Song by Dorival Caymmi
- Released: 1941
- Genre: Samba
- Length: 3:16
- Songwriter: Dorival Caymmi

= Você Já Foi à Bahia? =

Brazilian song written by Dorival Caymmi

"Você Já Foi à Bahia?" ("Have You Been to Bahia?") is a Brazilian song written by Dorival Caymmi and first released in 1941. It was one of the year's most successful compositions.
It gained international fame when it was featured in the Disney film The Three Caballeros.

==Cultural references==

References are made in the song to Brazilian foods that are very popular in the Brazilian state of Bahia. Vatapá is a paste made out of bread, shrimp, coconut milk, ground peanuts, and palm oil. Caruru is a condiment made out of okra, onion, shrimp, palm oil, and toasted nuts. Mugunzá is a type of cornmeal with coconut. One part of the song says that if you want to samba you should go to Bahia.
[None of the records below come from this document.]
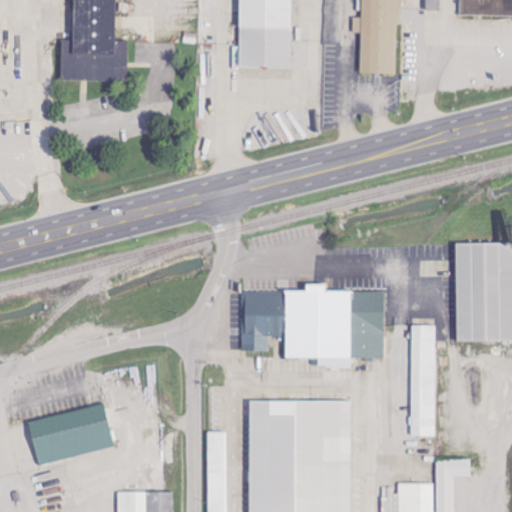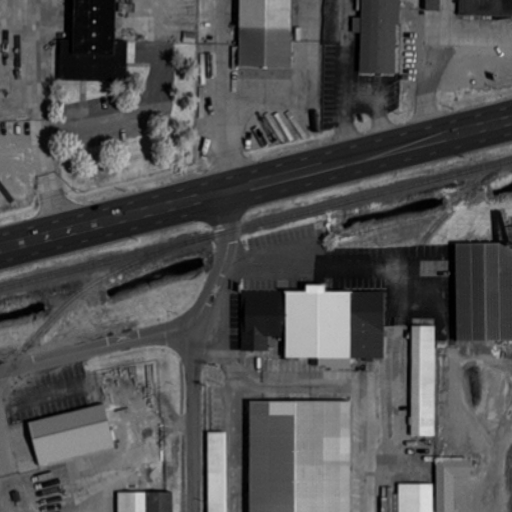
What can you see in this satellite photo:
building: (433, 5)
road: (247, 10)
building: (265, 33)
building: (378, 36)
road: (476, 44)
building: (94, 45)
road: (432, 70)
road: (346, 80)
road: (286, 92)
road: (363, 94)
road: (223, 117)
road: (38, 118)
road: (385, 121)
road: (20, 142)
road: (375, 153)
road: (120, 219)
railway: (256, 226)
road: (312, 266)
road: (221, 267)
railway: (85, 289)
building: (484, 291)
building: (483, 293)
railway: (395, 295)
building: (315, 323)
building: (317, 325)
road: (95, 348)
building: (423, 380)
building: (424, 382)
road: (319, 392)
road: (233, 404)
road: (193, 424)
road: (128, 434)
building: (72, 435)
building: (61, 439)
road: (494, 439)
building: (300, 456)
building: (299, 457)
road: (3, 461)
road: (233, 464)
building: (217, 471)
building: (449, 481)
road: (3, 492)
building: (408, 498)
building: (145, 501)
Samba is a very popular dance and musical genre that originated in Bahia. Another part of the song mentions São Salvador, which is the capital city of Bahia.

==The Three Caballeros==

"Você Já Foi à Bahia?" was featured in the Disney film The Three Caballeros, under the English translation title "Have You Been to Bahia?" It is sung in the film by the Brazilian parrot, José Carioca. Parts of the song are still sung in its original Portuguese, while other parts are directly translated into English. The only major difference between Caymmi's original lyrics and those found in The Three Caballeros is that of whom the song addresses. The original lyrics are addressed to a "nega" or woman of African descent, while in The Three Caballeros, the song is addressed to Donald Duck. While Disney used many other pre-existing Latin American songs in their film, "Have You Been to Bahia?" is unique amongst them in that all of the other songs were either left completely untranslated or were retitled and received new English lyrics that were, generally, completely different from their original lyrics.

There are two sections of the song that are left untranslated in the movie. The first section could be translated:
Much luck it had
Much luck it has
Much luck it will have

The second untranslated section could be translated:
On the balconies of the two-story houses
Of old São Salvador
The memory of the maidens
In the time of the emperor
Everything, everything in Bahia
Makes people really want it
Bahia has a way
That no land has

Você Já Foi à Bahia? served as the film's title for its Brazilian release.